Rewrite the listing below, changing every "Example call" to "Sample call" and leaving everything else unchanged.
+++ Extracted data
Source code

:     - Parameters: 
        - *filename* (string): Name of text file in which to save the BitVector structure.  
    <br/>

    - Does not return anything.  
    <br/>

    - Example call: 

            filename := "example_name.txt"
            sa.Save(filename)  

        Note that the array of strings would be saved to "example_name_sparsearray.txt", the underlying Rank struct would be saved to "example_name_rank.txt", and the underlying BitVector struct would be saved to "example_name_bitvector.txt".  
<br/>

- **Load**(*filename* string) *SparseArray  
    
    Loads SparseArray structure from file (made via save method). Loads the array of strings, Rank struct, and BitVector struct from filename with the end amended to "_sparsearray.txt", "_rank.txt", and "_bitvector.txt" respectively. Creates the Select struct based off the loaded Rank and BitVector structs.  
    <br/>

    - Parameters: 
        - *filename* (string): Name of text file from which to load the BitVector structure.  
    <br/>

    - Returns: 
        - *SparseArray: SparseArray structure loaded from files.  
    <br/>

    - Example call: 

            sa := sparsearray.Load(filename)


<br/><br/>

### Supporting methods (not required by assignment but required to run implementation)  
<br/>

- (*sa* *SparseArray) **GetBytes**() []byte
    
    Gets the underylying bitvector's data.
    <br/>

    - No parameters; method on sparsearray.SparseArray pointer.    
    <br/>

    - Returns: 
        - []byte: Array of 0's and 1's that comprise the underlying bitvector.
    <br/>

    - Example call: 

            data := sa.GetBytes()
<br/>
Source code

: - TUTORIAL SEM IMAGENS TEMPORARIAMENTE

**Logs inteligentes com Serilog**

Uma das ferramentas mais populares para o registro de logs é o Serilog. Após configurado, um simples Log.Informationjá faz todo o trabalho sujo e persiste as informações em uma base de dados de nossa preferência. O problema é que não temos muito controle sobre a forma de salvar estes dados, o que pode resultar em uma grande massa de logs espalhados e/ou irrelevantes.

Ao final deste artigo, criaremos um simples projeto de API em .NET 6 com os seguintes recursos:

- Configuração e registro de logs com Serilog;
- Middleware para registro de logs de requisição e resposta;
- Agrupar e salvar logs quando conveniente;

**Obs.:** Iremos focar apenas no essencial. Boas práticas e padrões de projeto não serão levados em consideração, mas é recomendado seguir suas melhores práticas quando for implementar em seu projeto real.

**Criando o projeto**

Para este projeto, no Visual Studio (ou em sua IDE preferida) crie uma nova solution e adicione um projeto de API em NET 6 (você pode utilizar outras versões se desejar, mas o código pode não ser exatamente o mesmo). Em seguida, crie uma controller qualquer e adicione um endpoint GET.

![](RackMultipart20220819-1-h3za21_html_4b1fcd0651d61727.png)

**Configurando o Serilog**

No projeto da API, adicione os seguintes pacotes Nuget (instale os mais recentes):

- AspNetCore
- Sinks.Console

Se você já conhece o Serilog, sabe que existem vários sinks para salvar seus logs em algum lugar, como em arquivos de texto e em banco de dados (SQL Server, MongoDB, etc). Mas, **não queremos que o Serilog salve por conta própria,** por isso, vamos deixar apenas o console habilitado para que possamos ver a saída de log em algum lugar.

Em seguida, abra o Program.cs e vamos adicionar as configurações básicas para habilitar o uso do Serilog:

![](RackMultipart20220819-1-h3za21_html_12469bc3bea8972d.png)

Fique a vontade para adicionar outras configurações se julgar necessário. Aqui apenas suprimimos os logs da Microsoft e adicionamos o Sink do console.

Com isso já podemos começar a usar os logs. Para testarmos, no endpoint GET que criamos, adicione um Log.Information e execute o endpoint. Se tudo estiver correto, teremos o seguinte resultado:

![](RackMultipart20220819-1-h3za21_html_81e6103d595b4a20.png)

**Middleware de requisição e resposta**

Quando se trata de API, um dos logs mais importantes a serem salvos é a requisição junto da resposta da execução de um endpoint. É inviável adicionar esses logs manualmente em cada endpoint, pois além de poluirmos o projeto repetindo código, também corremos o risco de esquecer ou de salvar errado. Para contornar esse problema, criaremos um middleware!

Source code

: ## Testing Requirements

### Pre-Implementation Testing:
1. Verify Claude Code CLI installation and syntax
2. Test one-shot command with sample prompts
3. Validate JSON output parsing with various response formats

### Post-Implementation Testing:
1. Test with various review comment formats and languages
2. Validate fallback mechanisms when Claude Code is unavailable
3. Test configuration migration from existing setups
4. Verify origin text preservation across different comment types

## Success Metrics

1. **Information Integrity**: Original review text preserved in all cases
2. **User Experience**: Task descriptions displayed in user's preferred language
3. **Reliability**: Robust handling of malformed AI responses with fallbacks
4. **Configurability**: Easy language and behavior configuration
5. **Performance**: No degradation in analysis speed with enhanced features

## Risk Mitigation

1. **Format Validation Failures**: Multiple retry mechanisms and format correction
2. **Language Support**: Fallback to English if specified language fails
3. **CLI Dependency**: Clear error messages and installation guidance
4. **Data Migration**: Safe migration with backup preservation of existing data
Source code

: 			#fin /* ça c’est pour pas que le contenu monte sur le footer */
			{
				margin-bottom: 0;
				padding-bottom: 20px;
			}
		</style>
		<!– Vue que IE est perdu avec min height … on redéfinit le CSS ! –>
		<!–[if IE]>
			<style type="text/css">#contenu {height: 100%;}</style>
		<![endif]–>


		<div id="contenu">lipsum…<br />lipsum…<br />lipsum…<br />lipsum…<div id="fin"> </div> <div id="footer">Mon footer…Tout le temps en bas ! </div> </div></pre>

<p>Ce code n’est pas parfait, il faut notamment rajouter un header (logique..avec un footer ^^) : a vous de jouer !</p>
++++++
## Exercise result
Source code

:     - Parameters: 
        - *filename* (string): Name of text file in which to save the BitVector structure.  
    <br/>

    - Does not return anything.  
    <br/>

    - Sample call: 

            filename := "example_name.txt"
            sa.Save(filename)  

        Note that the array of strings would be saved to "example_name_sparsearray.txt", the underlying Rank struct would be saved to "example_name_rank.txt", and the underlying BitVector struct would be saved to "example_name_bitvector.txt".  
<br/>

- **Load**(*filename* string) *SparseArray  
    
    Loads SparseArray structure from file (made via save method). Loads the array of strings, Rank struct, and BitVector struct from filename with the end amended to "_sparsearray.txt", "_rank.txt", and "_bitvector.txt" respectively. Creates the Select struct based off the loaded Rank and BitVector structs.  
    <br/>

    - Parameters: 
        - *filename* (string): Name of text file from which to load the BitVector structure.  
    <br/>

    - Returns: 
        - *SparseArray: SparseArray structure loaded from files.  
    <br/>

    - Sample call: 

            sa := sparsearray.Load(filename)


<br/><br/>

### Supporting methods (not required by assignment but required to run implementation)  
<br/>

- (*sa* *SparseArray) **GetBytes**() []byte
    
    Gets the underylying bitvector's data.
    <br/>

    - No parameters; method on sparsearray.SparseArray pointer.    
    <br/>

    - Returns: 
        - []byte: Array of 0's and 1's that comprise the underlying bitvector.
    <br/>

    - Sample call: 

            data := sa.GetBytes()
<br/>
Source code

: - TUTORIAL SEM IMAGENS TEMPORARIAMENTE

**Logs inteligentes com Serilog**

Uma das ferramentas mais populares para o registro de logs é o Serilog. Após configurado, um simples Log.Informationjá faz todo o trabalho sujo e persiste as informações em uma base de dados de nossa preferência. O problema é que não temos muito controle sobre a forma de salvar estes dados, o que pode resultar em uma grande massa de logs espalhados e/ou irrelevantes.

Ao final deste artigo, criaremos um simples projeto de API em .NET 6 com os seguintes recursos:

- Configuração e registro de logs com Serilog;
- Middleware para registro de logs de requisição e resposta;
- Agrupar e salvar logs quando conveniente;

**Obs.:** Iremos focar apenas no essencial. Boas práticas e padrões de projeto não serão levados em consideração, mas é recomendado seguir suas melhores práticas quando for implementar em seu projeto real.

**Criando o projeto**

Para este projeto, no Visual Studio (ou em sua IDE preferida) crie uma nova solution e adicione um projeto de API em NET 6 (você pode utilizar outras versões se desejar, mas o código pode não ser exatamente o mesmo). Em seguida, crie uma controller qualquer e adicione um endpoint GET.

![](RackMultipart20220819-1-h3za21_html_4b1fcd0651d61727.png)

**Configurando o Serilog**

No projeto da API, adicione os seguintes pacotes Nuget (instale os mais recentes):

- AspNetCore
- Sinks.Console

Se você já conhece o Serilog, sabe que existem vários sinks para salvar seus logs em algum lugar, como em arquivos de texto e em banco de dados (SQL Server, MongoDB, etc). Mas, **não queremos que o Serilog salve por conta própria,** por isso, vamos deixar apenas o console habilitado para que possamos ver a saída de log em algum lugar.

Em seguida, abra o Program.cs e vamos adicionar as configurações básicas para habilitar o uso do Serilog:

![](RackMultipart20220819-1-h3za21_html_12469bc3bea8972d.png)

Fique a vontade para adicionar outras configurações se julgar necessário. Aqui apenas suprimimos os logs da Microsoft e adicionamos o Sink do console.

Com isso já podemos começar a usar os logs. Para testarmos, no endpoint GET que criamos, adicione um Log.Information e execute o endpoint. Se tudo estiver correto, teremos o seguinte resultado:

![](RackMultipart20220819-1-h3za21_html_81e6103d595b4a20.png)

**Middleware de requisição e resposta**

Quando se trata de API, um dos logs mais importantes a serem salvos é a requisição junto da resposta da execução de um endpoint. É inviável adicionar esses logs manualmente em cada endpoint, pois além de poluirmos o projeto repetindo código, também corremos o risco de esquecer ou de salvar errado. Para contornar esse problema, criaremos um middleware!

Source code

: ## Testing Requirements

### Pre-Implementation Testing:
1. Verify Claude Code CLI installation and syntax
2. Test one-shot command with sample prompts
3. Validate JSON output parsing with various response formats

### Post-Implementation Testing:
1. Test with various review comment formats and languages
2. Validate fallback mechanisms when Claude Code is unavailable
3. Test configuration migration from existing setups
4. Verify origin text preservation across different comment types

## Success Metrics

1. **Information Integrity**: Original review text preserved in all cases
2. **User Experience**: Task descriptions displayed in user's preferred language
3. **Reliability**: Robust handling of malformed AI responses with fallbacks
4. **Configurability**: Easy language and behavior configuration
5. **Performance**: No degradation in analysis speed with enhanced features

## Risk Mitigation

1. **Format Validation Failures**: Multiple retry mechanisms and format correction
2. **Language Support**: Fallback to English if specified language fails
3. **CLI Dependency**: Clear error messages and installation guidance
4. **Data Migration**: Safe migration with backup preservation of existing data
Source code

: 			#fin /* ça c’est pour pas que le contenu monte sur le footer */
			{
				margin-bottom: 0;
				padding-bottom: 20px;
			}
		</style>
		<!– Vue que IE est perdu avec min height … on redéfinit le CSS ! –>
		<!–[if IE]>
			<style type="text/css">#contenu {height: 100%;}</style>
		<![endif]–>


		<div id="contenu">lipsum…<br />lipsum…<br />lipsum…<br />lipsum…<div id="fin"> </div> <div id="footer">Mon footer…Tout le temps en bas ! </div> </div></pre>

<p>Ce code n’est pas parfait, il faut notamment rajouter un header (logique..avec un footer ^^) : a vous de jouer !</p>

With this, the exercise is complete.